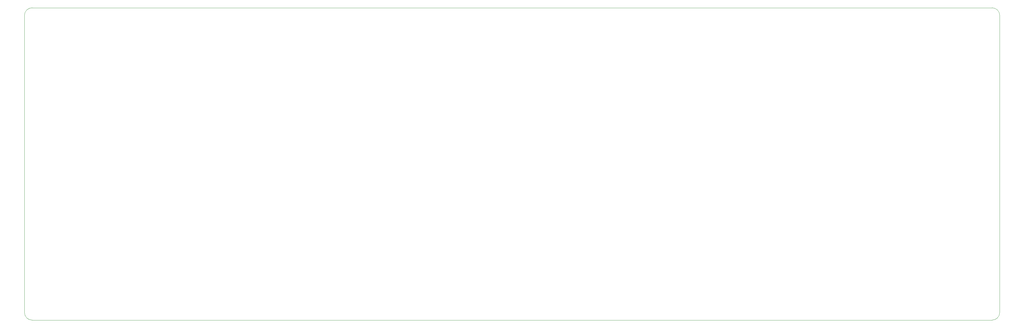
<source format=gm1>
%TF.GenerationSoftware,KiCad,Pcbnew,(5.1.10)-1*%
%TF.CreationDate,2021-09-30T15:06:51-04:00*%
%TF.ProjectId,keyboard,6b657962-6f61-4726-942e-6b696361645f,rev?*%
%TF.SameCoordinates,Original*%
%TF.FileFunction,Profile,NP*%
%FSLAX46Y46*%
G04 Gerber Fmt 4.6, Leading zero omitted, Abs format (unit mm)*
G04 Created by KiCad (PCBNEW (5.1.10)-1) date 2021-09-30 15:06:51*
%MOMM*%
%LPD*%
G01*
G04 APERTURE LIST*
%TA.AperFunction,Profile*%
%ADD10C,0.050000*%
%TD*%
G04 APERTURE END LIST*
D10*
X363735636Y-154185808D02*
G75*
G02*
X361354384Y-156567060I-2381252J0D01*
G01*
X61317136Y-156567056D02*
X361354384Y-156567056D01*
X61317136Y-156567060D02*
G75*
G02*
X58935884Y-154185808I0J2381252D01*
G01*
X363735632Y-154185808D02*
X363735632Y-61317136D01*
X58935888Y-61317136D02*
X58935888Y-154185808D01*
X361354384Y-58935884D02*
X61317136Y-58935888D01*
X361354384Y-58935884D02*
G75*
G02*
X363735636Y-61317136I0J-2381252D01*
G01*
X58935888Y-61317136D02*
G75*
G02*
X61317140Y-58935884I2381252J0D01*
G01*
M02*

</source>
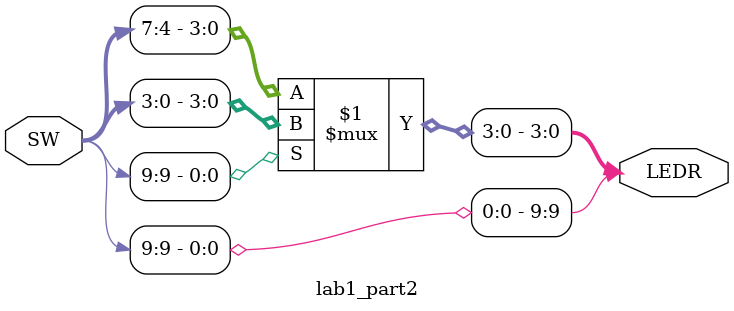
<source format=v>
module lab1_part2 (SW, LEDR);
input [9:0] SW; // slide switches
output [9:0] LEDR; // red LEDs

assign LEDR[9] = SW[9];
assign LEDR[3:0] = SW[9]? SW[3:0] : SW[7:4];

endmodule 
</source>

════════

### What needs to be done:
Pull every line with "source" from the records.

### Exercise answer:
<source format=gm1>
</source>
<source format=v>
</source>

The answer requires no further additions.